## [GIVEN RECORDS]
#####
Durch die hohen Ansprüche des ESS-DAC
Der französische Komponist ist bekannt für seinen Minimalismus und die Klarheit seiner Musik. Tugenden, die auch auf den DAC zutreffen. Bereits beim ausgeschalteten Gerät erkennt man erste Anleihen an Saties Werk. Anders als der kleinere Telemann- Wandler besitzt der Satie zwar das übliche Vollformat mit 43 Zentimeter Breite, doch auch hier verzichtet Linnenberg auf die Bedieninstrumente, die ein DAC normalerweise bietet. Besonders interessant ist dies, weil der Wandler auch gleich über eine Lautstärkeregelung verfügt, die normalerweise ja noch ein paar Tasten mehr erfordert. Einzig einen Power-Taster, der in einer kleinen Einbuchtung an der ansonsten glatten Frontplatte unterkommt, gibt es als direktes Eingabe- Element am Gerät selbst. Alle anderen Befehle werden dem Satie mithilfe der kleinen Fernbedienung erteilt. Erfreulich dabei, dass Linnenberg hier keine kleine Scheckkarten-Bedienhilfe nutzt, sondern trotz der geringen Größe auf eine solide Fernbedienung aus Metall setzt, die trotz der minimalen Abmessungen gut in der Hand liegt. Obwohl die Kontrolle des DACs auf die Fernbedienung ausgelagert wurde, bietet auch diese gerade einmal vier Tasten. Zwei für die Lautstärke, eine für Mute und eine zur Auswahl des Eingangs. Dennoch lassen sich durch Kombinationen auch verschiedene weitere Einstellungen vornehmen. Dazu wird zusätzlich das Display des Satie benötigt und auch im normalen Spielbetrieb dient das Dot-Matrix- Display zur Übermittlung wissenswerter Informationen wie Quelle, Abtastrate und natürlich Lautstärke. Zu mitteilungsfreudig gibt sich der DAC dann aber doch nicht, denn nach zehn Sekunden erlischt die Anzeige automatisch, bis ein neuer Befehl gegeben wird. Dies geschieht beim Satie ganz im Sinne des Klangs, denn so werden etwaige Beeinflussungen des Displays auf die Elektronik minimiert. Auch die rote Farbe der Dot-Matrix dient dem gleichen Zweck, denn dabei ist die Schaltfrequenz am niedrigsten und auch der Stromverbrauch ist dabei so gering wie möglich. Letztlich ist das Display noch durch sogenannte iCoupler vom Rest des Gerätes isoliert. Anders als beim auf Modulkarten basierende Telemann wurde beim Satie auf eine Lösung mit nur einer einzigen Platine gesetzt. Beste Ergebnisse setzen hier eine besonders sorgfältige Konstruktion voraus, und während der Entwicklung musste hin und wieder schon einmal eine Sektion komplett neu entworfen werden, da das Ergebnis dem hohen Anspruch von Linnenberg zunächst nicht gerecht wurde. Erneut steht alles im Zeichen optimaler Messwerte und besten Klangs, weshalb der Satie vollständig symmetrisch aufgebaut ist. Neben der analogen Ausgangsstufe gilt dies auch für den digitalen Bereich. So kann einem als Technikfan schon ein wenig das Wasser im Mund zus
#####
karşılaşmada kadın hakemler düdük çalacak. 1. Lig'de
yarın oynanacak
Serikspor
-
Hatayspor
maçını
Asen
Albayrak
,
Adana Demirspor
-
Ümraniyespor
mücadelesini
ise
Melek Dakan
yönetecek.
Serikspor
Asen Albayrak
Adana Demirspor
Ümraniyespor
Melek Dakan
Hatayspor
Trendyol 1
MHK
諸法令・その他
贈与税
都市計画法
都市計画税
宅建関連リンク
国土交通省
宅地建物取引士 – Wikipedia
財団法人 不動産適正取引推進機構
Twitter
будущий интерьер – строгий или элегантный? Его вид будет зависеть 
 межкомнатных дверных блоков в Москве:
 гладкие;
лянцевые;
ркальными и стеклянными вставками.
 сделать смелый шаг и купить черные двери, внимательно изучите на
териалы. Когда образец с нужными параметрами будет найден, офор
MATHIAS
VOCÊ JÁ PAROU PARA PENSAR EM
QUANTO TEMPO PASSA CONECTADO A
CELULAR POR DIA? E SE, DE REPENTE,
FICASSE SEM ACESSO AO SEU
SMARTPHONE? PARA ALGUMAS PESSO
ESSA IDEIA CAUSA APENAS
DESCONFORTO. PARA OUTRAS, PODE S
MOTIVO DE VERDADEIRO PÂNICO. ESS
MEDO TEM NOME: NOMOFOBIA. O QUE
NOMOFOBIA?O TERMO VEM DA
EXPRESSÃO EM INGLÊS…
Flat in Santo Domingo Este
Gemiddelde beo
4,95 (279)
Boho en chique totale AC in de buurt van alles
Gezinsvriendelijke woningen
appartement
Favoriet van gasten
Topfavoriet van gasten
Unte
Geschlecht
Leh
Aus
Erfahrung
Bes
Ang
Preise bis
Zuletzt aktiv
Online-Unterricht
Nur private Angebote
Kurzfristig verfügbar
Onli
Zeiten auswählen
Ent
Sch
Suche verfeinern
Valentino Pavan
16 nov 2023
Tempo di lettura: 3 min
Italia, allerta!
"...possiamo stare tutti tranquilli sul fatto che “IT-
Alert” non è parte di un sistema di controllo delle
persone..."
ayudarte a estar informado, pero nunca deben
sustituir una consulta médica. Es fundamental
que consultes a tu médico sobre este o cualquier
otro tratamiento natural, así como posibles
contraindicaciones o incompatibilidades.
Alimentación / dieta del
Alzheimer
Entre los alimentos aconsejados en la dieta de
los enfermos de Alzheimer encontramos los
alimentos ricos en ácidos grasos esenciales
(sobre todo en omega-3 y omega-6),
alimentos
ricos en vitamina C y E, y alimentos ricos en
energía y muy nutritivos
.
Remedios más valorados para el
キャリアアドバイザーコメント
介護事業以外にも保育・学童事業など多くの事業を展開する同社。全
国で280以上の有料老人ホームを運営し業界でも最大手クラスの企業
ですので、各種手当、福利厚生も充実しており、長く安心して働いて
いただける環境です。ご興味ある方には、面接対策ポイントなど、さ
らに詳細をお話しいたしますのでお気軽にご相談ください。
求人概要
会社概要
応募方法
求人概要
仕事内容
#####
## [EXERCISE PROMPT]
Where a line in the entries holds "ricos", copy that line.

## [TASK ANSWER]
alimentos ricos en ácidos grasos esenciales
ricos en vitamina C y E, y alimentos ricos en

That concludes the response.